Question: What is the speculative execution in MapReduce?
Answer: One problem with the Hadoop system is that by dividing the tasks across many nodes, it is possible for a few slow nodes to rate-limit the rest of the program. For example, if one node has a slow disk controller, then it may be reading its input at only 10% the speed of all the other nodes. So when 99 map tasks are already complete, the system is still waiting for the final map task to check in, which takes much longer than all the other nodes.
By forcing tasks to run in isolation from one another, individual tasks do not know where their inputs come from. Tasks trust the Hadoop platform to just deliver the appropriate input. Therefore, the same input can be processed multiple times in parallel, to exploit differences in machine capabilities. As most of the tasks in a job are coming to a close, the Hadoop platform will schedule redundant copies of the remaining tasks across several nodes which do not have other work to perform. This process is known as speculative execution. When tasks complete, they announce this fact to the JobTracker. Whichever copy of a task finishes first becomes the definitive copy. If other copies were executing speculatively, Hadoop tells the TaskTrackers to abandon the tasks and discard their outputs. The Reducers then receive their inputs from whichever Mapper completed successfully, first.
Question: After the Map phase finishes, the Hadoop framework does “Partitioning, Shuffle and sort”. Explain what happens in this phase?

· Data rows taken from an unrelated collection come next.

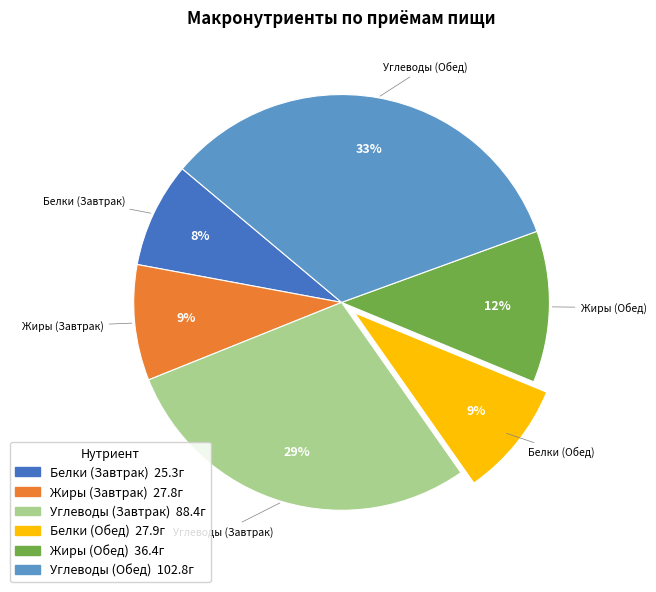

To the nearest percent, what portion does Белки (Обед) represent?

9%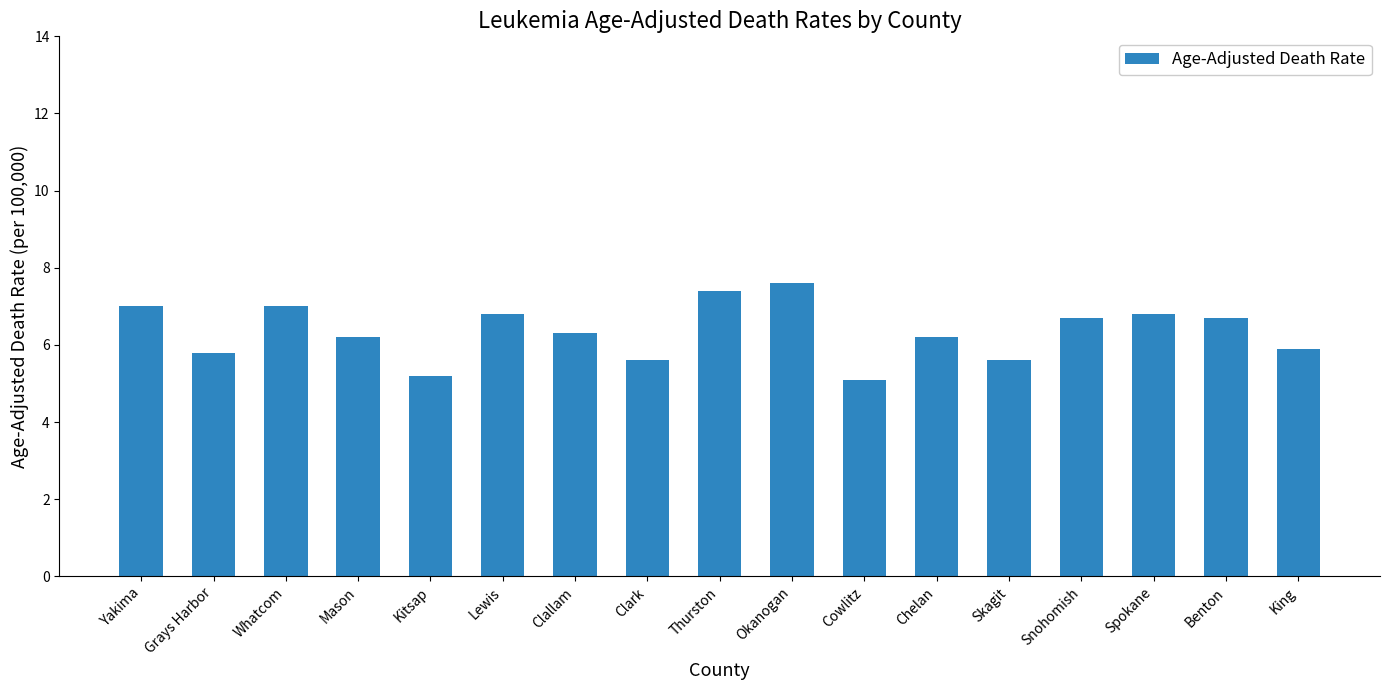

What is the label of the 14th bar from the right?

Mason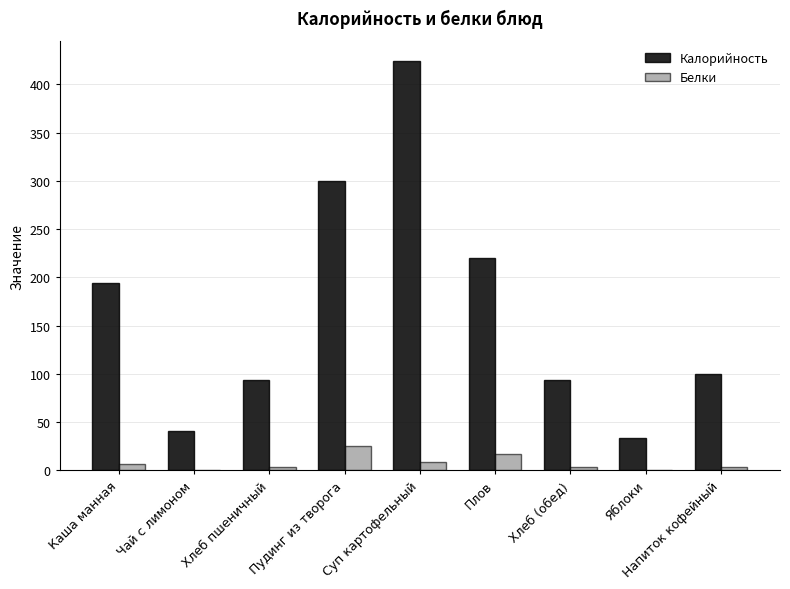

What is the difference between the Белки values at Чай с лимоном and Напиток кофейный?

3.1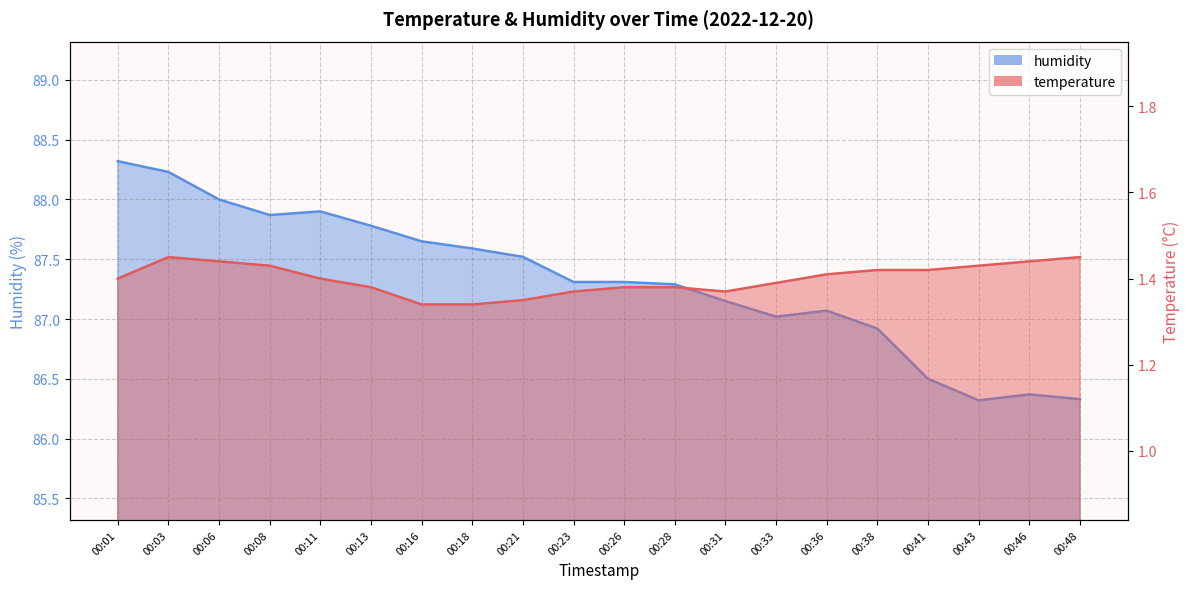

How many lines are shown in the chart?

2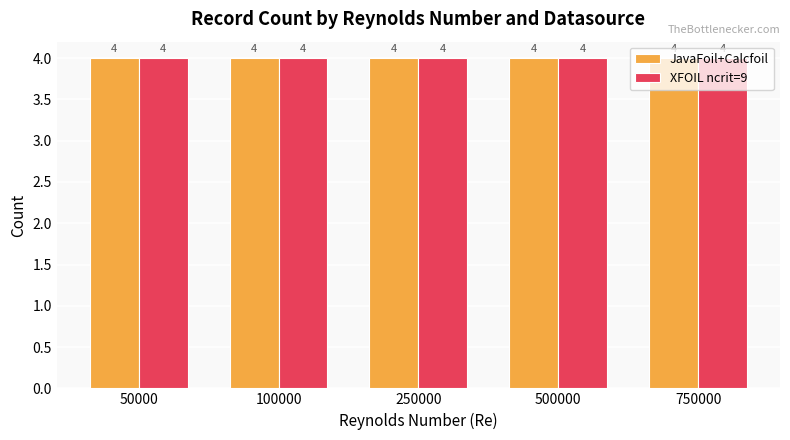

At which category is the sum across all series the highest?

750000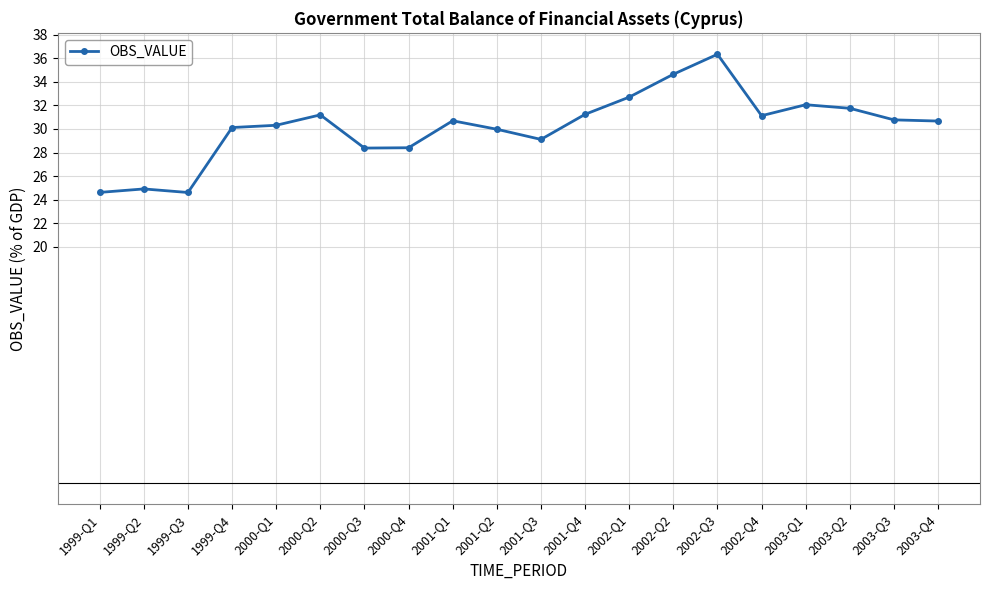

The chart shows a value of 57.6 at 2002-Q3. True or false?

False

Answer: After the first map tasks have completed, the nodes may still be performing several more map tasks each. But they also begin exchanging the intermediate outputs from the map tasks to where they are required by the reducers. This process of moving map outputs to the reducers is known as shuffling. A different subset of the intermediate key space is assigned to each reduce node; these subsets (known as “partitions”) are the inputs to the reduce tasks. Each map task may emit (key, value) pairs to any partition; all values for the same key are always reduced together regardless of which mapper is its origin. Therefore, the map nodes must all agree on where to send the different pieces of the intermediate data. The Partitioner class determines which partition a given (key, value) pair will go to. The default partitioner computes a hash value for the key and assigns the partition based on this result.
Sort: Each reduces task is responsible for reducing the values associated with several intermediate keys. The set of intermediate keys on a single node is automatically sorted by Hadoop before they are presented to the Reducer.
Question: If no custom partitioner is defined in Hadoop then how is data partitioned before it is sent to the reducer?
Answer: A map reduce job contains most of the time more than one reducer. When a mapper emits key value pair, it has to go to one of the reducers. Which reducer ? The process of sending specific key value pairs to specific reducers is called partioning.
In Hadoop, the default partitioner is hash partitioner ,which hashes a record’s key to determine which partition the record belongs. The Number of partition is then equal to the number of reduce tasks for the job.
Question: What is a Combiner?
Answer: When a MapReduce Job is run on a large dataset, Hadoop Mapper generates large chunks of intermediate data that is passed on to Hadoop Reducer for further processing, which leads to massive network congestion. MapReduce framework offers a function known as ‘Combiner’ that can play a crucial role in reducing network congestion. As a matter of fact ‘Combiner’ is also termed as ‘Mini-reducer’. It is important to note that the primary job of a Hadoop Combiner is to process the output data from Hadoop Mapper, before passing it to a Hadoop Reducer.